# Angle between the minute hand and hour hand of a clock?

At what time between $6$ a. m. and $7$ a. m. will the minute hand and hour hand of a clock make an angle closest to $60°$?

1. $6: 22$ a.m.
2. $6: 27$ a.m.
3. $6: 38$ a.m.
4. $6: 45$ a.m.

My attempt :

The angle between the hands can be found using the following formula:

\begin{align} \Delta\theta &= \vert \theta_{\text{hr}} - \theta_{\text{min.}} \vert \\ &= \vert 0.5^{\circ}\times(60\times H+M) -6^{\circ}\times M \vert \\ &= \vert 0.5^{\circ}\times(60\times H+M) -0.5^{\circ}\times 12 \times M \vert \\ &= \vert 0.5^{\circ}\times(60\times H -11 \times M) \vert \\ \end{align} where

H is the hour M is the minute If the angle is greater than 180 degrees then subtract it from 360 degrees.

Therefore :

1. $59^{\circ}$
2. $31.5^{\circ}$
3. $29^{\circ}$
4. $67.5^{\circ}$

Are my approach and solution correct ? Any other way to solve this ?

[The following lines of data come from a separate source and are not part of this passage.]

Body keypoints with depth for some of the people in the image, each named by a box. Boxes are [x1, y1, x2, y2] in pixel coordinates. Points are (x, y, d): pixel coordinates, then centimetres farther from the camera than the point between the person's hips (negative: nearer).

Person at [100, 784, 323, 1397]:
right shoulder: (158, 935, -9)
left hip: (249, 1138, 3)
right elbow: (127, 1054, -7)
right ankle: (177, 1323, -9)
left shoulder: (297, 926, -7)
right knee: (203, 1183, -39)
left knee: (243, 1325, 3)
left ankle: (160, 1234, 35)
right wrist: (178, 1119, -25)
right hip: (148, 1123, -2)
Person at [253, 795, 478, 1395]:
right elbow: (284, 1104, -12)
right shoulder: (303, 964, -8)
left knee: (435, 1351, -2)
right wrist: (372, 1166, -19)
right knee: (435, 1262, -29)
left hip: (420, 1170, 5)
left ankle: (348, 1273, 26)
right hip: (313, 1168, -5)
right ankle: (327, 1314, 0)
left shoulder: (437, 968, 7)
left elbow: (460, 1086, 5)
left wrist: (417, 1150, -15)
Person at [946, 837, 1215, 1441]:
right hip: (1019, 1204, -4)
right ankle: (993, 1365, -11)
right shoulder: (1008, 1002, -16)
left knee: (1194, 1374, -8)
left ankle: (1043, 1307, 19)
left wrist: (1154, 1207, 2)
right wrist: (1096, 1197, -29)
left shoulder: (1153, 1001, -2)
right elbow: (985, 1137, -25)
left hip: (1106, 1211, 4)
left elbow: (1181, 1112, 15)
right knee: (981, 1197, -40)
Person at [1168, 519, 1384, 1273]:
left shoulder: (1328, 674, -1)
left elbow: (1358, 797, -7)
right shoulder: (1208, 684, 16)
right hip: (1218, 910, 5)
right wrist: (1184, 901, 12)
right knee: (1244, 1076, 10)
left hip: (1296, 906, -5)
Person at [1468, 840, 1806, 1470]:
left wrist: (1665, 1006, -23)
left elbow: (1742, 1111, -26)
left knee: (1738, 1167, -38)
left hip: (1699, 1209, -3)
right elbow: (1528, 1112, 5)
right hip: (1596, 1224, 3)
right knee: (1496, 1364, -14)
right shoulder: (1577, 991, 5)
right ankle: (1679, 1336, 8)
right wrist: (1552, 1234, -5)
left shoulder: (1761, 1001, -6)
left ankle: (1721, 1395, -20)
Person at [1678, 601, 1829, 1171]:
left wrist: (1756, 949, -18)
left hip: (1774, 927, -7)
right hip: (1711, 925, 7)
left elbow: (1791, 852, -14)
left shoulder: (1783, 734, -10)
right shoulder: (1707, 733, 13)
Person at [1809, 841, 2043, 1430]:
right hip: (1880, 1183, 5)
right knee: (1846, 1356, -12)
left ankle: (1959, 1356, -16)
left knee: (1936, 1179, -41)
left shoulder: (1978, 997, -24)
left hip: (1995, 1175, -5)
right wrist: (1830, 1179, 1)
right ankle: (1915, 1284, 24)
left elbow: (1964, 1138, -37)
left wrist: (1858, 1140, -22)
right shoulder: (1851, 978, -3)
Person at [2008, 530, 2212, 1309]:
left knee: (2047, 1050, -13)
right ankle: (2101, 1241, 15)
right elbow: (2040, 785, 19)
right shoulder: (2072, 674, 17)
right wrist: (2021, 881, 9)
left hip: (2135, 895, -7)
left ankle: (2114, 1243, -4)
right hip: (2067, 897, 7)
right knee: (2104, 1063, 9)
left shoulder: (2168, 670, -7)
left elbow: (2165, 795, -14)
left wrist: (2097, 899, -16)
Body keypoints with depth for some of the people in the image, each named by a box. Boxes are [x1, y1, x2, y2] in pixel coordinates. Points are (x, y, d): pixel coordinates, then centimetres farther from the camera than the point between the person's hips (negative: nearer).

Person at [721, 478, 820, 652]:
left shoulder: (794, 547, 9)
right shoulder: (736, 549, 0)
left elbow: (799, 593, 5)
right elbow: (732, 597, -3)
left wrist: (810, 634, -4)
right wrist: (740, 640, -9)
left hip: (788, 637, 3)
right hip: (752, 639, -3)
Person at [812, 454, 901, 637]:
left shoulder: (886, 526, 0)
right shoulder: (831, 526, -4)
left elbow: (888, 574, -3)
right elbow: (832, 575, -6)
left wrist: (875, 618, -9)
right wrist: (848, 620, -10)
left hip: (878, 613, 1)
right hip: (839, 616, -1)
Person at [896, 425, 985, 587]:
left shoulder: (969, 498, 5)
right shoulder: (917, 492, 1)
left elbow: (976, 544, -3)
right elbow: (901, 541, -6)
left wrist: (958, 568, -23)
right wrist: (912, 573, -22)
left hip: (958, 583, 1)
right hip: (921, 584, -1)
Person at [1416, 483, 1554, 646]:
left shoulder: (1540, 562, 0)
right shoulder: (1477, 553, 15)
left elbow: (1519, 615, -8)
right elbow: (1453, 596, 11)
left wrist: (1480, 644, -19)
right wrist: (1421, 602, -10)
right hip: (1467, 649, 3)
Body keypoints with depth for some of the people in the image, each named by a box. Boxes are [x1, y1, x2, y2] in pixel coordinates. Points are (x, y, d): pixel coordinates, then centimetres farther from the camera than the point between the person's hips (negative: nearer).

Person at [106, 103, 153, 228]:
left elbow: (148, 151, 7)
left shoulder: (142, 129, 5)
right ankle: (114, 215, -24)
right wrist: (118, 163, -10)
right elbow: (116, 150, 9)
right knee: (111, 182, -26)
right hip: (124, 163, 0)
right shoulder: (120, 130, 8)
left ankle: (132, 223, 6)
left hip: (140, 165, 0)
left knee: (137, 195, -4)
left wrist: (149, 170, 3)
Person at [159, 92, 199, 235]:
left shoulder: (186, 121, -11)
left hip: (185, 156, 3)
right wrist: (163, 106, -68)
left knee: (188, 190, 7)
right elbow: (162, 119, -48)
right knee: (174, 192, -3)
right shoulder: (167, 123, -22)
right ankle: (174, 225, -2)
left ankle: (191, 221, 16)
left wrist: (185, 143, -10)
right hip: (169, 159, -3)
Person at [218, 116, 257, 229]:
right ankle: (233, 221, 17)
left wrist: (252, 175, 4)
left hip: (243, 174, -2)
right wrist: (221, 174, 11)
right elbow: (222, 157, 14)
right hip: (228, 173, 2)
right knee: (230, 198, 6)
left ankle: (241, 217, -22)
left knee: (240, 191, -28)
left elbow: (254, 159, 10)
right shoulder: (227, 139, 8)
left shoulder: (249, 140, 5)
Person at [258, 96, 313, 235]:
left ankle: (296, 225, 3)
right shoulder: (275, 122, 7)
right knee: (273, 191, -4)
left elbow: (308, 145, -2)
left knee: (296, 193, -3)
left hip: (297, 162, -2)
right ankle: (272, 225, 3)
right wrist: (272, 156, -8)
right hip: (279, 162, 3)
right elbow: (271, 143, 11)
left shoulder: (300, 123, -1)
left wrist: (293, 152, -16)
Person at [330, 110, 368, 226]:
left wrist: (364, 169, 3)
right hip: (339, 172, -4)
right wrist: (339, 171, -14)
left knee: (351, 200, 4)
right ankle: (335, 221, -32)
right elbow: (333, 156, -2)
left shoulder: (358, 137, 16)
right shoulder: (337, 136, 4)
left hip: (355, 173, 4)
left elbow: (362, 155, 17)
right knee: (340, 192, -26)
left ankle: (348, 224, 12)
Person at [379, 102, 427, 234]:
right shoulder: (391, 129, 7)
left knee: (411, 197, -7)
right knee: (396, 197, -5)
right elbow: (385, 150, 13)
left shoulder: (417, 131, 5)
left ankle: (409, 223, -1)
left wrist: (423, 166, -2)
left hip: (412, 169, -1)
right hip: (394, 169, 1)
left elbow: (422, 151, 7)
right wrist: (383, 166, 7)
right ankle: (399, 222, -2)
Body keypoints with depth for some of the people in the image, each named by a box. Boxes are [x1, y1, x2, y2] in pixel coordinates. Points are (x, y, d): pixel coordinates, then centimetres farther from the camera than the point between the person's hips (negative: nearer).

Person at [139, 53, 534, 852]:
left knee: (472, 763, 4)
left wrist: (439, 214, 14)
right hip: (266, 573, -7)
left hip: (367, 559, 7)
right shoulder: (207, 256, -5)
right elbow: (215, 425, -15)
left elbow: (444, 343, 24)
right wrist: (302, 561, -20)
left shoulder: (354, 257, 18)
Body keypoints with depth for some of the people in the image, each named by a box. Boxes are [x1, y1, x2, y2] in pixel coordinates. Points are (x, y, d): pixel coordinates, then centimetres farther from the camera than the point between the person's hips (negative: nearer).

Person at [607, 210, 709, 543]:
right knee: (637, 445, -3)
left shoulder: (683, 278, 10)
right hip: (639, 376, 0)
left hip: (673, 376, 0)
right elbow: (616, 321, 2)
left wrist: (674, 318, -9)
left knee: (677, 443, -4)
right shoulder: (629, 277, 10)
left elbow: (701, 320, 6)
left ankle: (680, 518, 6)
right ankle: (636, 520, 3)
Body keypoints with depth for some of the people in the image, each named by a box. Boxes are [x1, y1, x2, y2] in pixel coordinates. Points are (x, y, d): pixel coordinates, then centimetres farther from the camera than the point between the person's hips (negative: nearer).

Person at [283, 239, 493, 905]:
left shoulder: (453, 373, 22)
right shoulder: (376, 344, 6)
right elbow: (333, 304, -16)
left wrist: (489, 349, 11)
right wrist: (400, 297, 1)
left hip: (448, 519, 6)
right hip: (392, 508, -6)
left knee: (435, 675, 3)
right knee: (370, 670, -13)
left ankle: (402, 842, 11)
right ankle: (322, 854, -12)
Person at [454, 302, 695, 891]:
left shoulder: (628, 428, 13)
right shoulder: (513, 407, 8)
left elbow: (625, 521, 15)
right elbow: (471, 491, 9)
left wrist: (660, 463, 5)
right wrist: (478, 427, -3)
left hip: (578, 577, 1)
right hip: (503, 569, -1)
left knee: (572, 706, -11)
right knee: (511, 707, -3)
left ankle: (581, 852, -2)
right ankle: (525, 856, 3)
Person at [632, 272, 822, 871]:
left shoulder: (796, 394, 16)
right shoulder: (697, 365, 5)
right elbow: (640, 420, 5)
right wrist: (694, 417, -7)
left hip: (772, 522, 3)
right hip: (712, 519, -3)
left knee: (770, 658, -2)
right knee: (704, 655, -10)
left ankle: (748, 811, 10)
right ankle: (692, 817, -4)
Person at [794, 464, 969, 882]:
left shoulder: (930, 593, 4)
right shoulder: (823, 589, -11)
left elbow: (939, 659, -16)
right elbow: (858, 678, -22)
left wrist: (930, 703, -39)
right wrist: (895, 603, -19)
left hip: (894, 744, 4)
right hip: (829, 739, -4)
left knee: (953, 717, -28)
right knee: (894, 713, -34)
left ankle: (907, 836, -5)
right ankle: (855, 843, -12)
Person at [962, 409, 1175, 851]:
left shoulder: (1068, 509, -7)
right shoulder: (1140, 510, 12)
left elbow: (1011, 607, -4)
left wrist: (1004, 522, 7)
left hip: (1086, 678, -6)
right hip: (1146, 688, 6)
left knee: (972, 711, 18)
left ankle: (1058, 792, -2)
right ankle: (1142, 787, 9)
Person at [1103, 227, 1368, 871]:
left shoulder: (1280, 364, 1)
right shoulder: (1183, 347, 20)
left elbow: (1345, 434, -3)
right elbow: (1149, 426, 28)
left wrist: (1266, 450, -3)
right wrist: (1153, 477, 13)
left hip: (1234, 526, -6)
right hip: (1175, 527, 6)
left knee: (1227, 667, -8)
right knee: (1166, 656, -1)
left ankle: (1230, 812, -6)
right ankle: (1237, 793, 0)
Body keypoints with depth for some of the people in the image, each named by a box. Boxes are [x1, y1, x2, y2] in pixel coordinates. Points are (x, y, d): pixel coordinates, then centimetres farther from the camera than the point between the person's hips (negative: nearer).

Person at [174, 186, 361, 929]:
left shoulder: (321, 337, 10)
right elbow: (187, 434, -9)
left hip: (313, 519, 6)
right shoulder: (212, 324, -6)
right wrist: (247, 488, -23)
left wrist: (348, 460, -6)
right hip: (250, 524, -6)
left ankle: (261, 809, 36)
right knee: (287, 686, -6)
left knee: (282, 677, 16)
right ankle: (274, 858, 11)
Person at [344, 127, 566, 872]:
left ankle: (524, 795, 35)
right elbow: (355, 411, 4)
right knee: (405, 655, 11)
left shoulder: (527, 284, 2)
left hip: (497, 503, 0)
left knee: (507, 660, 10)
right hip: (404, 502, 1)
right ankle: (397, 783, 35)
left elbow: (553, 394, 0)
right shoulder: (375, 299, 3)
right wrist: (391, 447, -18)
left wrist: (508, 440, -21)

HINT : The hour hand moves $1/2$ degrees per minute while minute hand moves 6 degrees per minute. Hope this helps you.Thus it would be near to 60 at 6:22.so now here at 22 past 6 the hour hand would go 11 degrees while the minute hand would go 22.6=132 degrees so as per you stated it would be 180-132=48 so total angle would be 48+11 =59 nearest to 60.